** Opening DOCUMENT SEGMENT block **

To make your cheese wreath you will need:


Lower FODMAP cheeses such as (all Low FODMAP at 40g per serving*):

  • Cheddar
  • Comte
  • Stilton
  • Goat’s cheese
  • Brie
  • Camembert
  • Parmigiano Reggiano 


And low and lower FODMAP extras such as:

  • Prosciutto and other cured meats (be mindful of larger quantities of garlic and onion)
  • Gluten free crackers and oatcakes
  • Clementines
  • Cornichons
  • Olives
  • Walnuts (30g or 10 nut halves per serving*)
  • Pomegranate seeds (up to 45g per serving*)
  • Radicchio (up to 75g per serving*)


  1. Get the largest chopping board you have and use the rosemary sprigs to create a circle - this will be the outer edge of your ‘cheese wreath’.

** Closing DOCUMENT SEGMENT block **

PROMPT 1 ->
Write out the whole cheese wreath text, unchanged.
PROMPT 2 ->
From the entries, give again the stretch from the line containing "Cela permet d’éviter" through the line containing "Une partie multi-joueur", unchanged.

** Opening DATA EXTRACTS block **

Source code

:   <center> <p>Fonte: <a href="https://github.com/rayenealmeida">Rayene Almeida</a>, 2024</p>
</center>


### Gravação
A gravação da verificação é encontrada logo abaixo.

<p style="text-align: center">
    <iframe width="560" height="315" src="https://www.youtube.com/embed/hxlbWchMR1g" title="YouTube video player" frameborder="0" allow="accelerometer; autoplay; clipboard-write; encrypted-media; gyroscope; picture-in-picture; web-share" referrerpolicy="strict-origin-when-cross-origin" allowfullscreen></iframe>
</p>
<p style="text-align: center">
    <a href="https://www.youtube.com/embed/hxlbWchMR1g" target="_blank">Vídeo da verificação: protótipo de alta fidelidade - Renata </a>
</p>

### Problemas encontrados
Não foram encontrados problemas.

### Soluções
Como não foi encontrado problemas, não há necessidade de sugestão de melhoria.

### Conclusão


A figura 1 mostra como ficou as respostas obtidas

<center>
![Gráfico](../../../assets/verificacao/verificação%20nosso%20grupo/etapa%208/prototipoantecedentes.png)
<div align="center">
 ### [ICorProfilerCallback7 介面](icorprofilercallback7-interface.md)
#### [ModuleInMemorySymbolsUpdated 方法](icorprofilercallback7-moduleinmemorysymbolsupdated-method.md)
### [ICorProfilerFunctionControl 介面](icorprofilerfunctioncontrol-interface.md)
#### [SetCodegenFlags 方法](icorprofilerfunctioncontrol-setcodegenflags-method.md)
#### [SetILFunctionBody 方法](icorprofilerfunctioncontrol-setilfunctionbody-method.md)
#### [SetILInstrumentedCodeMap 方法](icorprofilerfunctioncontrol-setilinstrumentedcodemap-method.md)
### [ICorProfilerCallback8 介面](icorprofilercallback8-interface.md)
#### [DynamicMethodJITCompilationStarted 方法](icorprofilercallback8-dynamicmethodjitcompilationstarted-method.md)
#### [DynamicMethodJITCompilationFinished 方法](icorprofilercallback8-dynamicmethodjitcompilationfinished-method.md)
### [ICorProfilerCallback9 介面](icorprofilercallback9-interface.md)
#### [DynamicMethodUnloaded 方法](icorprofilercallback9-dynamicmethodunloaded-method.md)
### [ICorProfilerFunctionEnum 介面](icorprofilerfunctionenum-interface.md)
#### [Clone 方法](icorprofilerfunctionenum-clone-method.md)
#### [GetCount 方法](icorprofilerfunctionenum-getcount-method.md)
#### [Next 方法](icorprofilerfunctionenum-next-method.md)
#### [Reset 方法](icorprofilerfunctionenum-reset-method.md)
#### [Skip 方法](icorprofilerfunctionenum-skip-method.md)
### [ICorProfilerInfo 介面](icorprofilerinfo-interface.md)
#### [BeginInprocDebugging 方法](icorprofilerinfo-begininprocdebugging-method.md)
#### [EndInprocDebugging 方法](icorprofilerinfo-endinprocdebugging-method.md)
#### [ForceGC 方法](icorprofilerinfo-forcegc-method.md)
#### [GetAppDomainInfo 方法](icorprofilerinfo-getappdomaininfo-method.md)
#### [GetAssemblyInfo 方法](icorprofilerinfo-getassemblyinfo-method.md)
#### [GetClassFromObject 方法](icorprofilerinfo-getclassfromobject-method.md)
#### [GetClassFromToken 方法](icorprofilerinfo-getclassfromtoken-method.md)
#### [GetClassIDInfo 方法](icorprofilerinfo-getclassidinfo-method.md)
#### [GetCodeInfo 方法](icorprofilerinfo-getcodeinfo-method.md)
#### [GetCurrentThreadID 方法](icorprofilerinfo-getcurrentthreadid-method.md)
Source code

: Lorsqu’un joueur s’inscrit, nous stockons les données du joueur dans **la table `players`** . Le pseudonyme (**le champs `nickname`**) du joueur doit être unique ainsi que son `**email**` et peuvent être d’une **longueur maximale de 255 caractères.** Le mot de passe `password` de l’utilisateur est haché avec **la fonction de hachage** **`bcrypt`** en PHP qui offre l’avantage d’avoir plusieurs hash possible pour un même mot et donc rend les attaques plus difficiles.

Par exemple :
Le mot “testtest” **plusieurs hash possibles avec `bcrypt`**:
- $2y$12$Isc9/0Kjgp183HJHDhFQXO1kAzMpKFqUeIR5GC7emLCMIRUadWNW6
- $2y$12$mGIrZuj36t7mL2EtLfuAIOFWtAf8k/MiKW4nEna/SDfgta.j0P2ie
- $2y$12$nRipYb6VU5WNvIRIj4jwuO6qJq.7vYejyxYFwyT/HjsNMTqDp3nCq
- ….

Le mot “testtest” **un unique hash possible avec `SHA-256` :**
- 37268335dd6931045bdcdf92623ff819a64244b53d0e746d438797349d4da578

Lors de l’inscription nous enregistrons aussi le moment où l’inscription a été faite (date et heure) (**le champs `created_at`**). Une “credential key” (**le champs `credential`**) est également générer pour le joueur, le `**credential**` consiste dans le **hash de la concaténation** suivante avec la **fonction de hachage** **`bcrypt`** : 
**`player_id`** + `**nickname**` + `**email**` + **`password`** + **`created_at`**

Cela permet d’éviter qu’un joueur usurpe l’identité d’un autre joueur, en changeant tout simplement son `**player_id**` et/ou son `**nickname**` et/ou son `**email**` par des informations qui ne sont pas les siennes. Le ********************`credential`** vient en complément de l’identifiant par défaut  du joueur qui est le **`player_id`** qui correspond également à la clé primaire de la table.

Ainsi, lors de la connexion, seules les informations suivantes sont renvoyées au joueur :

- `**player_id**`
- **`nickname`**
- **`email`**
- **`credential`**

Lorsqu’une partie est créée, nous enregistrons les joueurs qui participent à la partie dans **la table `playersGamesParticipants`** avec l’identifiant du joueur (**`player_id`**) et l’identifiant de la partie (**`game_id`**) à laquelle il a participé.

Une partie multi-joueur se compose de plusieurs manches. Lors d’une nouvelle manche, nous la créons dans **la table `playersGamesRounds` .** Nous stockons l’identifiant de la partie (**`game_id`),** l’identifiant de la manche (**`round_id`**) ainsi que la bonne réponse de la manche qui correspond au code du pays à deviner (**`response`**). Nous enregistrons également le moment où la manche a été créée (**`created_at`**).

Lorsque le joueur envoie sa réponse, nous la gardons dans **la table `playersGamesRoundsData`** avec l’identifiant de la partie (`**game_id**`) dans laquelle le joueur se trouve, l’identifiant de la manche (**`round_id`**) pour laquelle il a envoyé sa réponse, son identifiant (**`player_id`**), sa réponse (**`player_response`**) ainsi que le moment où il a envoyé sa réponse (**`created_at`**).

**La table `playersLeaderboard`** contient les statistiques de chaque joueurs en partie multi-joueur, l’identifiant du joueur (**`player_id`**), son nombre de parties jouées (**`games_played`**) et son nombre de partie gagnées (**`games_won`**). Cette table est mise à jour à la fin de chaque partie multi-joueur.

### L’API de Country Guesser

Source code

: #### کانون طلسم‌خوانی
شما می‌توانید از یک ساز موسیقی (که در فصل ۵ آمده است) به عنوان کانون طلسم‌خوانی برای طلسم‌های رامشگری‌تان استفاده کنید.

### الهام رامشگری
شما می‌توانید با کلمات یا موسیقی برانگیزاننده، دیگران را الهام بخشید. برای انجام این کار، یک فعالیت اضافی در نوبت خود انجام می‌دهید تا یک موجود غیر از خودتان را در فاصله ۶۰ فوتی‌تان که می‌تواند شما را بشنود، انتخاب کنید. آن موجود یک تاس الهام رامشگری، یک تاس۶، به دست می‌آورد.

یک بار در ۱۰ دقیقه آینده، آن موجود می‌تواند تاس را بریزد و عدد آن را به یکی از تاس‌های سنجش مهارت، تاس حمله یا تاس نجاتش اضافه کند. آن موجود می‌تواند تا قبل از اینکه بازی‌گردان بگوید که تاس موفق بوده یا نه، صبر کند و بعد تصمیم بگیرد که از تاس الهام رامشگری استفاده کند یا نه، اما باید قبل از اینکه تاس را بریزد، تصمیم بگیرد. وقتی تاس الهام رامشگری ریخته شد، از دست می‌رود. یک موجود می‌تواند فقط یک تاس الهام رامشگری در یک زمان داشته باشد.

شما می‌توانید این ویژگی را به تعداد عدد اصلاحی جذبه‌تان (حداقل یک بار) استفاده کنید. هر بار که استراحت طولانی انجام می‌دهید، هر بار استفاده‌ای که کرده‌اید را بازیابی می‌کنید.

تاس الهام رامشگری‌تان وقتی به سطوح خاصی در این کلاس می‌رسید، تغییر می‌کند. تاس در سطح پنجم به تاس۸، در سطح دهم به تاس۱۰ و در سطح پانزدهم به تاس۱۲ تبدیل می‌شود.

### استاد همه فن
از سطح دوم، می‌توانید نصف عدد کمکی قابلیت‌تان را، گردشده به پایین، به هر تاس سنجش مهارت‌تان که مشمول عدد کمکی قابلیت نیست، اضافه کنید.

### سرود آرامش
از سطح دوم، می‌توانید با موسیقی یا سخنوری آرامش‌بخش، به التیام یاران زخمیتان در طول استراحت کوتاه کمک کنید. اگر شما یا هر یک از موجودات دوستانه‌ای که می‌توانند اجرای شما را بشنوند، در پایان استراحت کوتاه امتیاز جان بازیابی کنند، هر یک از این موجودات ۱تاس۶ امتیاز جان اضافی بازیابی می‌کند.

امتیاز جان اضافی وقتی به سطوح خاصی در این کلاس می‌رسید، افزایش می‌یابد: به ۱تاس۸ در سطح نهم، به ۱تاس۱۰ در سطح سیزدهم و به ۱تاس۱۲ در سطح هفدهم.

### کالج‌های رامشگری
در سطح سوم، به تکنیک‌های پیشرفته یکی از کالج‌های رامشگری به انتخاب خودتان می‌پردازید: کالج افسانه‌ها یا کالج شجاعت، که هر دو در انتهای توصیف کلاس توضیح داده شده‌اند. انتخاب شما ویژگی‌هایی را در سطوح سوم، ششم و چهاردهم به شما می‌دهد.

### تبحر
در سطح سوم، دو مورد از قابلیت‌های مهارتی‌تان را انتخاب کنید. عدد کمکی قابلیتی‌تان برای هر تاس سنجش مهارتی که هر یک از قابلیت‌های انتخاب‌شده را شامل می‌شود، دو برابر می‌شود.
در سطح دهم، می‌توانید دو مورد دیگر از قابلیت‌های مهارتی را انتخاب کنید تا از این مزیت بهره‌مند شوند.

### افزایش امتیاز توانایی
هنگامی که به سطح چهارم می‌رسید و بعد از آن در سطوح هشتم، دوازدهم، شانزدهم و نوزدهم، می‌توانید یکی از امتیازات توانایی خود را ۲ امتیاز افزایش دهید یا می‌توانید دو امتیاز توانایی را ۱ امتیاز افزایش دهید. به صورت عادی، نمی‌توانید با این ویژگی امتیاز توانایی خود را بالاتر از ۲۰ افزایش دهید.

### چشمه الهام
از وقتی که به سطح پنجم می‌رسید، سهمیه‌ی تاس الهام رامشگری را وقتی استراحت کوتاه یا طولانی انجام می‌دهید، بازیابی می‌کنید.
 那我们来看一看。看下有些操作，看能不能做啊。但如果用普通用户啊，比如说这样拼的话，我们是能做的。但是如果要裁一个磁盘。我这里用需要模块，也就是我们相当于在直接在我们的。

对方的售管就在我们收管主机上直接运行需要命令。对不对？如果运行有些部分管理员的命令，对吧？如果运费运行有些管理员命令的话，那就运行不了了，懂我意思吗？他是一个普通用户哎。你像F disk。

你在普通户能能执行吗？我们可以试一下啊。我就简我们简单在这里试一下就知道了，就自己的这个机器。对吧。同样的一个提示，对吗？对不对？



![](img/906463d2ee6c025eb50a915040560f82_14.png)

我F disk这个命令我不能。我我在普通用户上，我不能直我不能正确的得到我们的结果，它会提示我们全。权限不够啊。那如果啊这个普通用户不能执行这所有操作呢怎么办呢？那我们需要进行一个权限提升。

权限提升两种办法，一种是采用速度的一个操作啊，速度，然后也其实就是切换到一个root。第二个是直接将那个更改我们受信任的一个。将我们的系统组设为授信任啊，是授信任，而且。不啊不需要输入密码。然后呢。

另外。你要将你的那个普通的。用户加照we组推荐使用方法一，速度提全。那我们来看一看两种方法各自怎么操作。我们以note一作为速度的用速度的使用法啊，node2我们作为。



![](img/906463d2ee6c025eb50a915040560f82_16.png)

** Closing DATA EXTRACTS block **

FINAL ANSWER 1 ->
To make your cheese wreath you will need:


Lower FODMAP cheeses such as (all Low FODMAP at 40g per serving*):

  • Cheddar
  • Comte
  • Stilton
  • Goat’s cheese
  • Brie
  • Camembert
  • Parmigiano Reggiano 


And low and lower FODMAP extras such as:

  • Prosciutto and other cured meats (be mindful of larger quantities of garlic and onion)
  • Gluten free crackers and oatcakes
  • Clementines
  • Cornichons
  • Olives
  • Walnuts (30g or 10 nut halves per serving*)
  • Pomegranate seeds (up to 45g per serving*)
  • Radicchio (up to 75g per serving*)


  1. Get the largest chopping board you have and use the rosemary sprigs to create a circle - this will be the outer edge of your ‘cheese wreath’.

FINAL ANSWER 2 ->
Cela permet d’éviter qu’un joueur usurpe l’identité d’un autre joueur, en changeant tout simplement son `**player_id**` et/ou son `**nickname**` et/ou son `**email**` par des informations qui ne sont pas les siennes. Le ********************`credential`** vient en complément de l’identifiant par défaut  du joueur qui est le **`player_id`** qui correspond également à la clé primaire de la table.

Ainsi, lors de la connexion, seules les informations suivantes sont renvoyées au joueur :

- `**player_id**`
- **`nickname`**
- **`email`**
- **`credential`**

Lorsqu’une partie est créée, nous enregistrons les joueurs qui participent à la partie dans **la table `playersGamesParticipants`** avec l’identifiant du joueur (**`player_id`**) et l’identifiant de la partie (**`game_id`**) à laquelle il a participé.

Une partie multi-joueur se compose de plusieurs manches. Lors d’une nouvelle manche, nous la créons dans **la table `playersGamesRounds` .** Nous stockons l’identifiant de la partie (**`game_id`),** l’identifiant de la manche (**`round_id`**) ainsi que la bonne réponse de la manche qui correspond au code du pays à deviner (**`response`**). Nous enregistrons également le moment où la manche a été créée (**`created_at`**).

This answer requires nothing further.